EBITDA in Q1-25 came in at KEUR -166 compared to KEUR -103 in Q1-24. The EBITDA in Q4-24 was positive with KEUR 257 but was heavily impacted by “one-time” Other incomes. Adjusted for these items, the EBITDA was negative with KEUR -267 in Q4-24.

The net result after tax for Q1-25 was negative with KEUR - 499 compared to KEUR - 387 in Q1-24 and KEUR - 119 in Q4-24.

Cash flow from operations was negative with KEUR -434 in Q1-25 compared to a positive cash flow of KEUR 4 in Q4-24 and a negative cash flow of KEUR -253 in Q1-24. The negative cash flow in Q1-25 partly stems from the operating result and partly from a reduction in payables. The increase in the negative cash flow between the quarters stems primarily from changes in working capital in the period.

Eevia completed a rights issue in February which was intended to fill the MEUR 1.1 gap from the rights issue in June 2024. For the rights issue in February 2025, 59,787,210 new shares were subscribed that provided gross proceeds of KEUR 466. From the total subscriptions, KEUR 328 were debt-to-equity conversions, and KEUR 138 were cash proceeds. After fees and costs of KEUR 90, the cash proceeds were limited from this rights issue.

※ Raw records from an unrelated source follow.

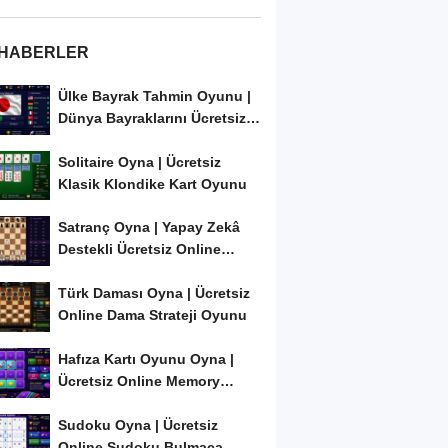
 HABERLER
Ülke Bayrak Tahmin Oyunu |
Dünya Bayraklarını Ücretsiz
Öğren ve...
Solitaire Oyna | Ücretsiz
Klasik Klondike Kart Oyunu
Satranç Oyna | Yapay Zekâ
Destekli Ücretsiz Online
Satranç Oyunu
Türk Daması Oyna | Ücretsiz
Online Dama Strateji Oyunu
Hafıza Kartı Oyunu Oyna |
Ücretsiz Online Memory
Match Oyunu
Sudoku Oyna | Ücretsiz
Online Sudoku Bulmaca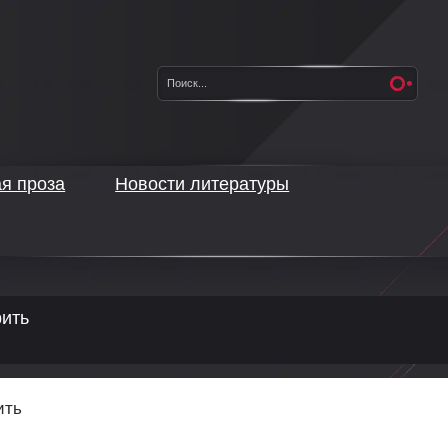
ая проза
Новости литературы
рить
ить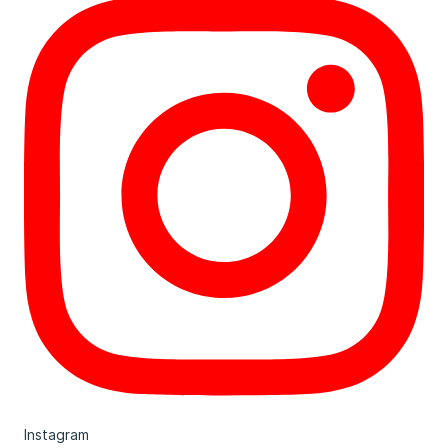
Instagram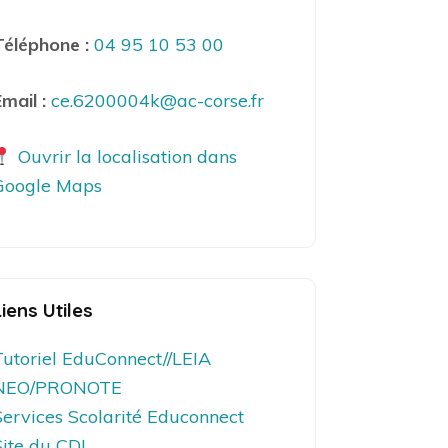
Téléphone :
04 95 10 53 00
mail :
ce.6200004k@ac-corse.fr
Ouvrir la localisation dans
Google Maps
Liens Utiles
Tutoriel EduConnect//LEIA
NEO/PRONOTE
Services Scolarité Educonnect
Site du CDI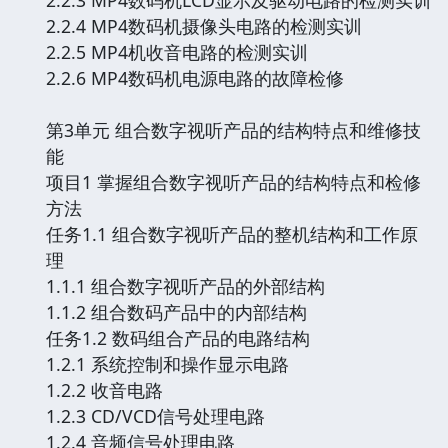
2.2.4 MP4数码机摄像头电路的检测实训
2.2.5 MP4机收音电路的检测实训
2.2.6 MP4数码机电源电路的故障检修
第3单元 组合数字视听产品的结构特点和维修技
能
项目1 掌握组合数字视听产品的结构特点和检修
方法
任务1.1 组合数字视听产品的整机结构和工作原
理
1.1.1 组合数字视听产品的外部结构
1.1.2 组合数码产品中的内部结构
任务1.2 数码组合产品的电路结构
1.2.1 系统控制和操作显示电路
1.2.2 收音电路
1.2.3 CD/VCD信号处理电路
1.2.4 音频信号处理电路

With two rights issues less than fully subscribed to, the Board has asked Management to prepare for private placement of shares for c. MEUR 0.6 during Q2-25 to fill the remaining funding gap. To leverage the equity funding, Eevia has also applied for non-dilutive loans from national funding institutions in Finland.

The Management decided to make write-downs of inventory for 2024 financial statements after the Year-End Report had been made public. The revised 2024 figures are presented in this Interim Report and will be further reported in statutory financial statements to be published June 10th, 2025.

Processes related to sales of equipment in connection with plans for a greenfield manufacturing facility in Kemijärvi, Lapland were initiated but then put on hold. A feasibility study related to a possible “super-sustainable”, green-chemistry green field plant in the very north of Finland, is slowly moving forward. However, the divestment transactions for this initiative are on hold. and the focus is on more short-term investment actions at the manufacturing facility in Kauhajoki, Finland to make it more energy efficient, sustainable and profitable. It is the Kauhajoki manufacturing facility that must handle the growth in the period 2025 – 2027.

Divestment of IP related to Retinari™ was confirmed and executed during Q1-25.

In the Extraordinary General Meeting on January 17th, Marinus Blåbjerg Sørensen was elected as a member of the Board.

This disclosure contains information that EEVIA HEALTH PLC must make public according to the EU Market Abuse Regulation (EU nr 596/2014). The information was submitted for publication through the contact person’s agency on May 20, 2024, at 10:00 CET.